Will dockable Ultrabooks be a better solution? I don’t think so. Problems mean that Core-based dockable or convertible Ultrabooks won’t quite be a hit in 2012/2013. Firstly the Core architecture just doesn’t idle down well enough yet. The new power states seen in the Clover Trail platform come with 4th Gen Core in mid 2013. That means the Core-based tablet solutions will be perceived as hot, heavy, noisy and have battery life issues even in a 1KG solution. In terms of design challenges, it’s not able to meet requirements in the consumer market. The issues will greatly affect acceptance in the consumer market.

Finally there’s another risk factor – apps. Windows 8 and RT are relying on a strong app ecosystem. The stats, specs and potential all check-out well to make it an interesting business proposal for software vendors but other factors could mean that developers might choose to spend time on IOS, Android or HTML5. Despite the fact we could see 200 million Windows 8 PC’s in the market by end of 2013 this critical part of the ecosystem remains at risk.

   

Click for more info on Acer Iconia W510, Samsung Ativ 500T SmartPC, ASUS Vivo Tab, HP Envy X2.
See the specs and additional information here.

 

To round-up, here’s how I think the market will play out until Christmas.

iPad Mini / iPad Air – Will launch in a market where price is critical and where Google’s Nexus 7 is king. It will be a smart product that should have launched 12 months ago. It will sell huge numbers but will only be a small percentage of IOS sales.

Google Chromebook – The new $249 ARM-based version is interesting, but not yet practical for many. In fact the user interface and capability makes it appear more boring than a Windows 7 laptop.  After an initial bump in sales to developers and early adopters, it will be a minor player. So much more needs to happen with cloud, HTML5 and ChromeOS before it becomes interesting for a consumer or SMB.

Touch Ultrabooks – I think touch Ultrabooks and touch laptops have a great chance in the market. Prices need to come down but Windows 8 (and RT) will do a huge amount to market the need for a finger on the Modern UI. If prices don’t drop quickly and apps don’t flow into the store, the sector could stall for a while, especially in this economic climate.

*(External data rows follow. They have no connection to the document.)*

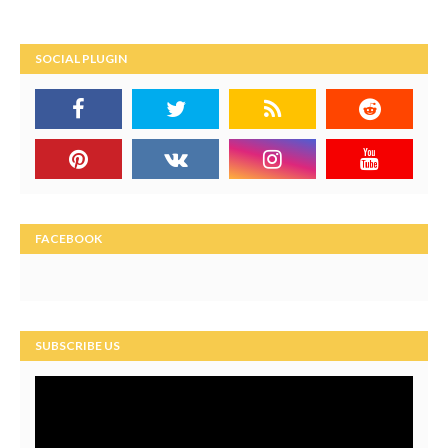
SOCIAL PLUGIN
FACEBOOK
SUBSCRIBE US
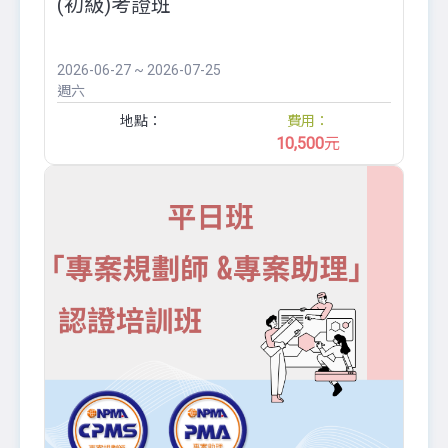
(初級)考證班
2026-06-27 ~ 2026-07-25
週六
地點：
費用：
10,500
元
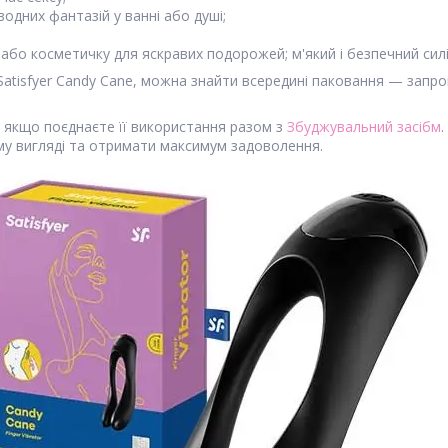
водних фантазій у ванні або душі;
 або косметичку для яскравих подорожей; м'який і безпечний силі
Satisfyer Candy Cane, можна знайти всередині паковання — запро
 якщо поєднаєте її використання разом з
Збуджувальний засіб
м
му вигляді та отримати максимум задоволення.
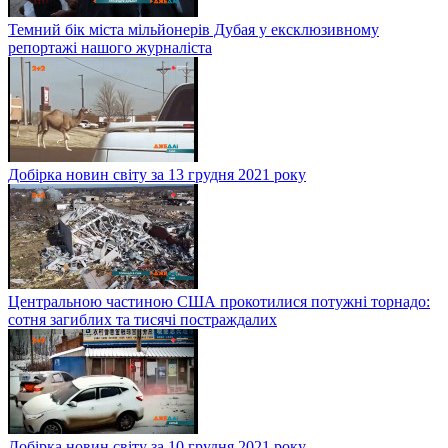
Темний бік міста мільйонерів Дубая у ексклюзивному
репортажі нашого журналіста
Добірка новин світу за 13 грудня 2021 року
Центральною частиною США прокотилися потужні торнадо:
сотня загиблих та тисячі постраждалих
Добірка новин світу за 10 грудня 2021 року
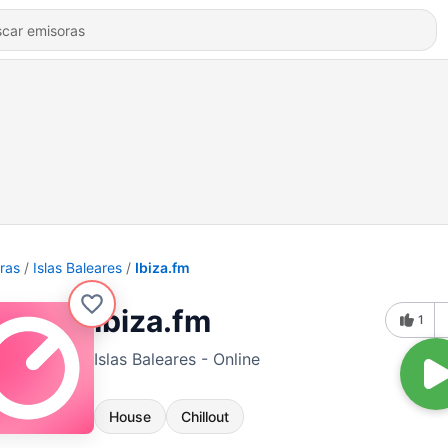
ras
Islas Baleares
Ibiza.fm
Ibiza.fm
1
Islas Baleares - Online
House
Chillout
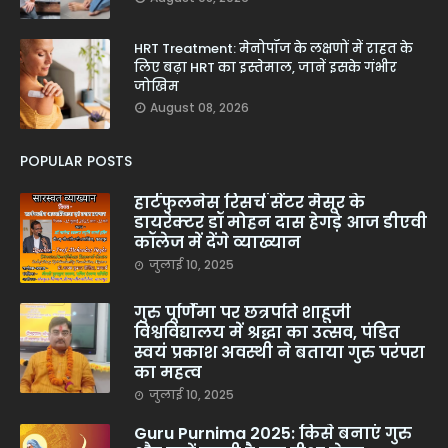
HRT Treatment: मेनोपॉज के लक्षणों में राहत के
लिए बढ़ा HRT का इस्तेमाल, जानें इसके गंभीर
जोखिम
August 08, 2026
POPULAR POSTS
हार्टफुलनेस रिसर्च सेंटर मैसूर के
डायरेक्टर डॉ मोहन दास हेगड़े आज डीएवी
कॉलेज में देंगे व्याख्यान
जुलाई 10, 2025
गुरु पूर्णिमा पर छत्रपति शाहूजी
विश्वविद्यालय में श्रद्धा का उत्सव, पंडित
स्वयं प्रकाश अवस्थी ने बताया गुरु परंपरा
का महत्व
जुलाई 10, 2025
Guru Purnima 2025: किसे बनाएं गुरु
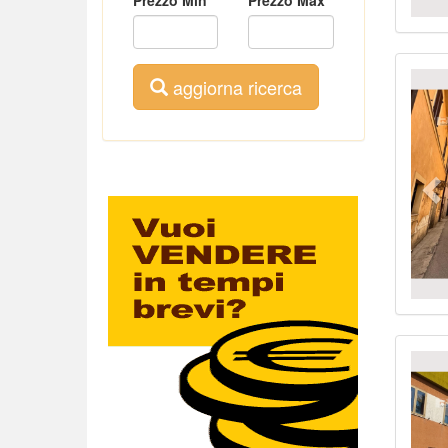
Pr
aggiorna ricerca
Pr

Convertible Win 8 ‘transformers’ on Atom – It’s a sector that has the right ingredients but could suffer due to the Atom brand. While pricing could be an issue, if early reviews are favourable (and you can guarantee that the biggest tech websites are already working on them for next week!) and if ‘RT’ flops like I think it will, this sector could really pick up pace.

Windows RT. I’m not confident about this sector at all as it hinges 100% on the applications available in the Windows 8 store. Prices are high and the competition is fierce. Windows 8 Phone, and apps that migrate across to RT is a factor to consider along with it being one of the only consumer or mobile OC platforms to offer a decent office experience.  Sales could be weak for two quarters before RT get a speed-up. Android is maturing quickly though and the IOS ecosystem keeps all the software vendors very busy indeed.

That’s my though on the matter. How do you see it?